[Circuit design text data]
- - - - - - -
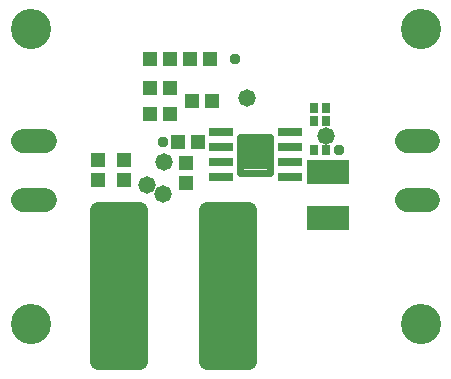
<source format=gbr>
G04 EAGLE Gerber RS-274X export*
G75*
%MOMM*%
%FSLAX34Y34*%
%LPD*%
%INSoldermask Top*%
%IPPOS*%
%AMOC8*
5,1,8,0,0,1.08239X$1,22.5*%
G01*
%ADD10R,2.103200X0.803200*%
%ADD11C,0.630638*%
%ADD12R,1.303200X1.203200*%
%ADD13R,0.803200X0.903200*%
%ADD14R,1.203200X1.303200*%
%ADD15C,1.386894*%
%ADD16R,3.603200X2.103200*%
%ADD17C,1.993900*%
%ADD18C,3.403200*%
%ADD19C,1.473200*%
%ADD20C,0.959600*%


D10*
X269000Y186650D03*
X211000Y186650D03*
X269000Y173950D03*
X269000Y199350D03*
X269000Y212050D03*
X211000Y173950D03*
X211000Y199350D03*
X211000Y212050D03*
D11*
X227387Y207863D02*
X252613Y207863D01*
X252613Y178137D01*
X227387Y178137D01*
X227387Y207863D01*
X227387Y184128D02*
X252613Y184128D01*
X252613Y190119D02*
X227387Y190119D01*
X227387Y196110D02*
X252613Y196110D01*
X252613Y202101D02*
X227387Y202101D01*
D12*
X191500Y204000D03*
X174500Y204000D03*
D13*
X300000Y233000D03*
X290000Y233000D03*
D14*
X181000Y186500D03*
X181000Y169500D03*
D15*
X199168Y146082D02*
X199168Y17918D01*
X199168Y146082D02*
X234832Y146082D01*
X234832Y17918D01*
X199168Y17918D01*
X199168Y31094D02*
X234832Y31094D01*
X234832Y44270D02*
X199168Y44270D01*
X199168Y57446D02*
X234832Y57446D01*
X234832Y70622D02*
X199168Y70622D01*
X199168Y83798D02*
X234832Y83798D01*
X234832Y96974D02*
X199168Y96974D01*
X199168Y110150D02*
X234832Y110150D01*
X234832Y123326D02*
X199168Y123326D01*
X199168Y136502D02*
X234832Y136502D01*
X107168Y146082D02*
X107168Y17918D01*
X107168Y146082D02*
X142832Y146082D01*
X142832Y17918D01*
X107168Y17918D01*
X107168Y31094D02*
X142832Y31094D01*
X142832Y44270D02*
X107168Y44270D01*
X107168Y57446D02*
X142832Y57446D01*
X142832Y70622D02*
X107168Y70622D01*
X107168Y83798D02*
X142832Y83798D01*
X142832Y96974D02*
X107168Y96974D01*
X107168Y110150D02*
X142832Y110150D01*
X142832Y123326D02*
X107168Y123326D01*
X107168Y136502D02*
X142832Y136502D01*
D12*
X186500Y239000D03*
X203500Y239000D03*
D14*
X167500Y274000D03*
X150500Y274000D03*
X201500Y274000D03*
X184500Y274000D03*
X129000Y171500D03*
X129000Y188500D03*
X107000Y171500D03*
X107000Y188500D03*
D16*
X302000Y178500D03*
X302000Y139500D03*
D17*
X368347Y205000D02*
X386254Y205000D01*
X386254Y155000D02*
X368347Y155000D01*
D18*
X50000Y300000D03*
X50000Y50000D03*
X380000Y50000D03*
D17*
X61654Y155000D02*
X43747Y155000D01*
X43747Y205000D02*
X61654Y205000D01*
D18*
X380000Y300000D03*
D14*
X167500Y228000D03*
X150500Y228000D03*
D12*
X167500Y250000D03*
X150500Y250000D03*
D13*
X290000Y222000D03*
X300000Y222000D03*
X300000Y197000D03*
X290000Y197000D03*
D19*
X162000Y160000D03*
X233000Y241000D03*
X300000Y209000D03*
X163000Y187000D03*
X148000Y168000D03*
D20*
X311000Y197000D03*
X162000Y204000D03*
X223000Y274000D03*
M02*

</source>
- - - - - - -
Problem description: Please give an exact copy of the lines above, beginning with the line containing "X50000Y300000D03*" and running through the line containing "X300000Y209000D03*", and of no other lines.

Response to this task:
X50000Y300000D03*
X50000Y50000D03*
X380000Y50000D03*
D17*
X61654Y155000D02*
X43747Y155000D01*
X43747Y205000D02*
X61654Y205000D01*
D18*
X380000Y300000D03*
D14*
X167500Y228000D03*
X150500Y228000D03*
D12*
X167500Y250000D03*
X150500Y250000D03*
D13*
X290000Y222000D03*
X300000Y222000D03*
X300000Y197000D03*
X290000Y197000D03*
D19*
X162000Y160000D03*
X233000Y241000D03*
X300000Y209000D03*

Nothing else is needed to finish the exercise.